[TEXT FOR ANALYSIS]

# creep feeder



## that's*satyrical (Nov 28, 2012)

I would like to set one up. My goat babies are getting too big to carry in for the night now which is where I usually grain them separate from the big goats. What kind of creep feeder do you use? Did you build your own inexpensively? Please share. Pics welcome. Thanks!!!


----------



## FahrendorfFarms (Nov 28, 2012)

i built one out of a 2x4 frame 3ftx4ftx4ft tall, with 1x4s 4in apart all they way around it


----------



## Pearce Pastures (Nov 28, 2012)

Not sure how well you can see this in the pic, but what we did was made a small door into the bottom of one of our kidding pens.  I made a sliding cover for it to keep the entrance closed up if I don't want kids to get out or in but it worked perfect for integrating kids into the herd and for feeding them.  They could slip in and out to eat, drink, take an undisturbed nap, or get away from any bullies.

I had to show them a couple time how to get in and out, kind of playing with them, but they figured it out really fast.






Edited to add that this was super cheap because we used old pallets and the fencing was from a garden I tool down.  If you have anything to repurpose, you probably could do something like this for less than $20.


----------



## that's*satyrical (Nov 28, 2012)

Thanks, yeah I think I could fashion something from leftover wood scraps & fencing, I just would like to see some pics of what other BYH members have done to come up with an idea of the best way to go about it with what we have.


----------



## 20kidsonhill (Nov 29, 2012)

I suspect you have seen mine, I have posted it a coulple times, but I will add it for others as another idea on a creepfeeder design, This works well if you have several kids. For not very many kids, I can see the one hole design working fine, but with our 30 or 40 kids we need more slots than just one space. 

Of course width and size of spaces(hole) would depend on breed. I find the hard part about the Boers is kids can be 50 or 60 lbs by 8 to 10 weeks of age and a young yearling doe can pretty much fit into the same size hole as a large 10 week old kid. Hieght of the hole/spaces can help with this.


----------



## ksj0225 (Nov 29, 2012)

I fashioned ours (well my husband did lol) after 20 kids.... However we didn't take into account that one of our adult boers will do ANYTHING for feed!!! So we should have built it taller.  I'm 5 ft 7 and it comes up to my boobs but she can jump it. So the next one will be higher!


----------



## 20kidsonhill (Nov 29, 2012)

[/TEXT FOR ANALYSIS]
[EXERCISE DATA]

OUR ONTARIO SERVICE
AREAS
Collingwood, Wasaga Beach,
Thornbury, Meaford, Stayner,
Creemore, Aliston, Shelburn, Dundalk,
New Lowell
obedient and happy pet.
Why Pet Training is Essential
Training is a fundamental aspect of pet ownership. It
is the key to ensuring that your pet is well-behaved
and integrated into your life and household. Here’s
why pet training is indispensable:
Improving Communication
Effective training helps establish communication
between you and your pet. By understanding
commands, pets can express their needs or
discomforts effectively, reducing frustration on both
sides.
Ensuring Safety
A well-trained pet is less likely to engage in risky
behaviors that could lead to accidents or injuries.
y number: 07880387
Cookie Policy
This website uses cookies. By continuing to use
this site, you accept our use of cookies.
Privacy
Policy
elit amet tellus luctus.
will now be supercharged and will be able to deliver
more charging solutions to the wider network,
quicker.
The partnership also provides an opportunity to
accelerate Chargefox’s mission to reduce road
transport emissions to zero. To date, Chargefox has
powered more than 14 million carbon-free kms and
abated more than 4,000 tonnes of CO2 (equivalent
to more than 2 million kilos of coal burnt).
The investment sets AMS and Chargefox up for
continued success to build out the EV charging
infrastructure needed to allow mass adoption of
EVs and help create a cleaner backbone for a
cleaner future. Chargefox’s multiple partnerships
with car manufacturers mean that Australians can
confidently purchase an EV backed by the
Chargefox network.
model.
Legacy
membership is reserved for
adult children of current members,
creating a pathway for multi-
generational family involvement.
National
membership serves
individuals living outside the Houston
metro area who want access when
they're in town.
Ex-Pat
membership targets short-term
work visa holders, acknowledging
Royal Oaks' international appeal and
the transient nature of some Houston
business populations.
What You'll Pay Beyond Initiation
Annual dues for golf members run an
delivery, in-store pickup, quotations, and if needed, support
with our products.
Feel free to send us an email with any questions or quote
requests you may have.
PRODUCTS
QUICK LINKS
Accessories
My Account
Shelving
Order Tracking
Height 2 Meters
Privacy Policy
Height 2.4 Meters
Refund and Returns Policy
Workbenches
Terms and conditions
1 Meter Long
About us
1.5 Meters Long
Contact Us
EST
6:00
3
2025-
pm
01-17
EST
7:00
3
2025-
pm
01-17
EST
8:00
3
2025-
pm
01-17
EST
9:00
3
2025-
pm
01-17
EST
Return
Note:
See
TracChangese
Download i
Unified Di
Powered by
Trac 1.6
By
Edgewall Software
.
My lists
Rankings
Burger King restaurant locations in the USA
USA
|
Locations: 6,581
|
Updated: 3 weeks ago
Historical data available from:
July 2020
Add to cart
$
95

[/EXERCISE DATA]
[EXERCISE DATA]

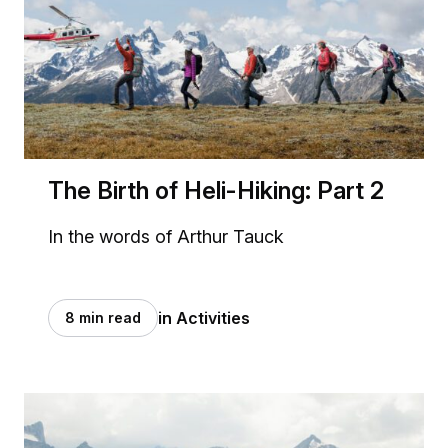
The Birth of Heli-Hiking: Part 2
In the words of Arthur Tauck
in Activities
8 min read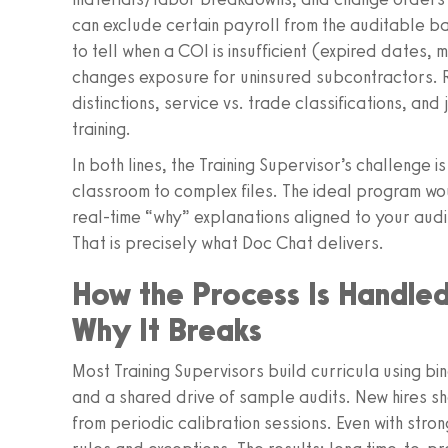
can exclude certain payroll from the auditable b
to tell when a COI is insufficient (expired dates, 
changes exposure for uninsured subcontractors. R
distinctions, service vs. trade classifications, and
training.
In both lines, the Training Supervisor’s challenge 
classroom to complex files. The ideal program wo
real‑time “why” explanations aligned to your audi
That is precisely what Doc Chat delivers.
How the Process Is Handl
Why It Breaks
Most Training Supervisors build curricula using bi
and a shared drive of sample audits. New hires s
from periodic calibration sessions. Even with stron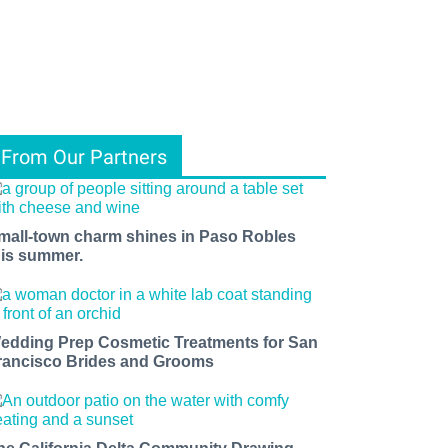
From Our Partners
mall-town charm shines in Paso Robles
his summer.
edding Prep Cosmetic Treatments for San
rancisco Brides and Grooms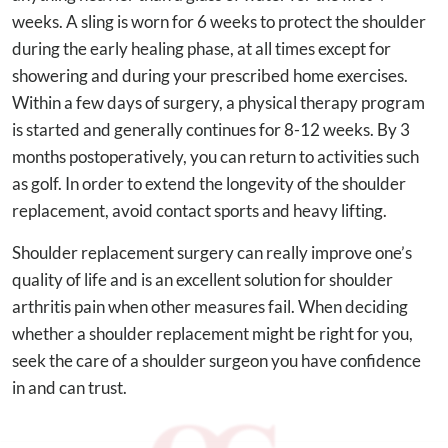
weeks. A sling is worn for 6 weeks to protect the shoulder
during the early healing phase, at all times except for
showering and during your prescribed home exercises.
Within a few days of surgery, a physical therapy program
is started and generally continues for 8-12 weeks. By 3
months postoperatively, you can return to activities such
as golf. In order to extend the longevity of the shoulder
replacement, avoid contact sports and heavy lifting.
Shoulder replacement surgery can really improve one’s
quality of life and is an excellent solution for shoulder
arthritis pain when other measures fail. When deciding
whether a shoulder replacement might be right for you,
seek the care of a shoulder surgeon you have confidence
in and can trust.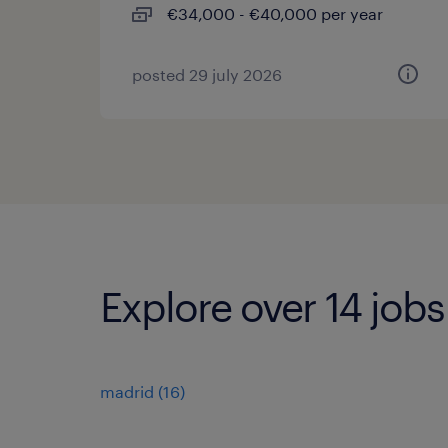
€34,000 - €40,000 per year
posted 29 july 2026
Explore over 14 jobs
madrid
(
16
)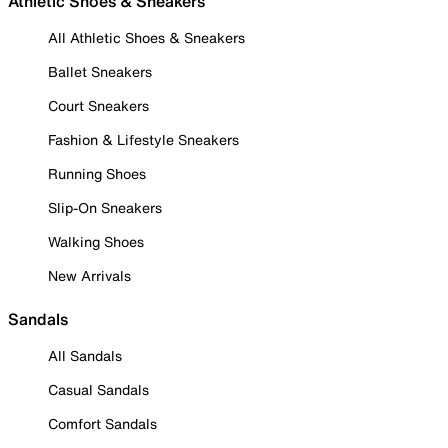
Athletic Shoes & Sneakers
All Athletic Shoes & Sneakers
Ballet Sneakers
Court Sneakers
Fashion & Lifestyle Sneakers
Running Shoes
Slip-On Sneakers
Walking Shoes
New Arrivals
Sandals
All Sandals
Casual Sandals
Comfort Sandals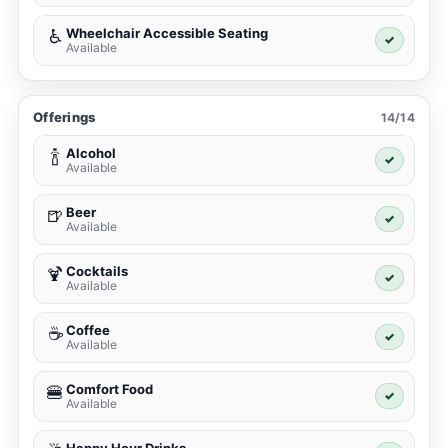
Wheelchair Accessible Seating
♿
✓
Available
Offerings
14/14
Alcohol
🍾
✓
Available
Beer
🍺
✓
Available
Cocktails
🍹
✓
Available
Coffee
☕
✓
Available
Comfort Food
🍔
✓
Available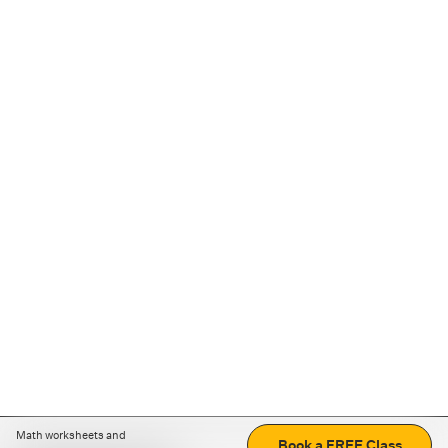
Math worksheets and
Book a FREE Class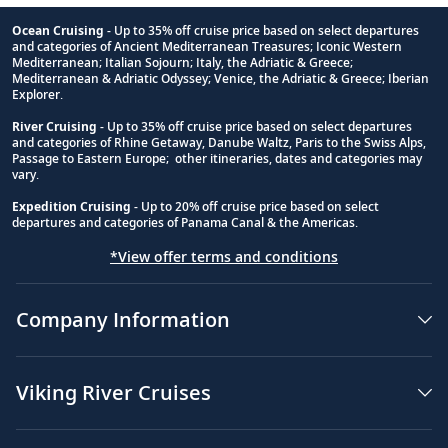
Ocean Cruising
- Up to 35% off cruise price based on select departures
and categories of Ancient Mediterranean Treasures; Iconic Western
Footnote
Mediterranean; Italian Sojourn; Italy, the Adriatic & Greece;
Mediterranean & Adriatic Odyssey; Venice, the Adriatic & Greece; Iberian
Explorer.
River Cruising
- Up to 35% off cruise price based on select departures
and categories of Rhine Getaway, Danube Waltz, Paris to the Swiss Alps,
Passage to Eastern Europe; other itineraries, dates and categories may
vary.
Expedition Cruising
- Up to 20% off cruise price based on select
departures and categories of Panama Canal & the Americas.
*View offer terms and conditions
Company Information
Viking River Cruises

[/EXERCISE DATA]

** ACTIVITY **
According to the creep feeder thread, how far apart did FahrendorfFarms space the 1x4s on the creep feeder built from a 2x4 frame?

** EXERCISE SOLUTION **
Four inches apart, all the way around the frame.